When an email came in last Friday from Snapchat CEO Evan Spiegel asking for employee payroll information, the payroll department dutifully complied.
Except the email wasn’t from Spiegel, but rather a sneaky cybercriminal who targeted the company in a spear-phishing attack.
Spear-phishing is a type of social engineering attack targeted at a particular individual or organization to make it more believable – in this case, by impersonating Snapchat’s CEO.
The attacker stole private payroll information of an unknown number of past and present Snapchat employees.
In a blog post published by “Team Snapchat” on Sunday, 28 February, the company apologized to employees and said it would be offering two years of “free” identity-theft insurance and monitoring.
Snapchat said it is “impossibly sorry” for the breach, which it called an “embarrassment.”
No Snapchat user data was stolen, and none of the company’s internal servers were compromised, Snapchat said.
Snapchat said it will “redouble our already rigorous training and programs around privacy and security,” in the hope that something like this never happens again.
Unfortunately for those affected employees, employee payroll information includes the necessary data that crooks could use to file fraudulent tax returns and request a refund.

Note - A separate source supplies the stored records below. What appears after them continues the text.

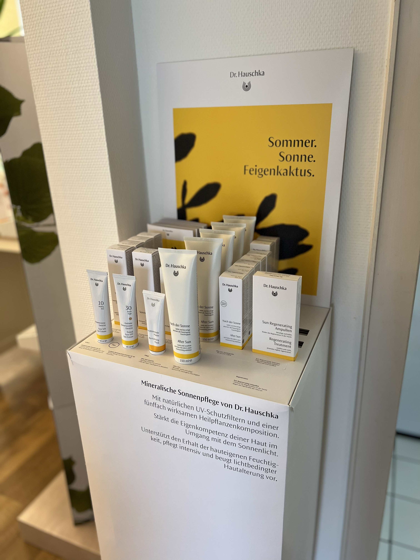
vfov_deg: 67.3
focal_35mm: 26
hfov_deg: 53.1
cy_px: 280
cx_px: 210
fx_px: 421
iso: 125
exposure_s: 1/72
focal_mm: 5.7
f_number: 1.5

Snapchat isn’t alone in suffering this type of attack.
Tax fraud scams are big business for cybercrooks, and spear-phishing attacks on businesses have occurred recently at the domain registration company Rightside, and at KnowBe4 – a security awareness training company whose CFO sniffed out the phish.
The fraudsters have also repeatedly targeted the US agency in charge of tax revenue collection – the Internal Revenue Service (IRS).
The IRS admitted last week that an August 2015 data breach – originally estimated to have affected 300,000 taxpayers – is now thought to have resulted in the theft of over 700,000 people’s personal information.
And the IRS says it has seen a 400% rise in phishing attacks in the last 12 months, targeting personal information for fraud purposes like Social Security Numbers (SSNs), income, filing status and PIN verifications.
Let these incidents act as a lesson to employees everywhere: if you get an out-of-the-ordinary request – even if it appears to come from inside the company – head off to HR and ask why you’re getting requests like that at all.
If you do, your CEO should thank you.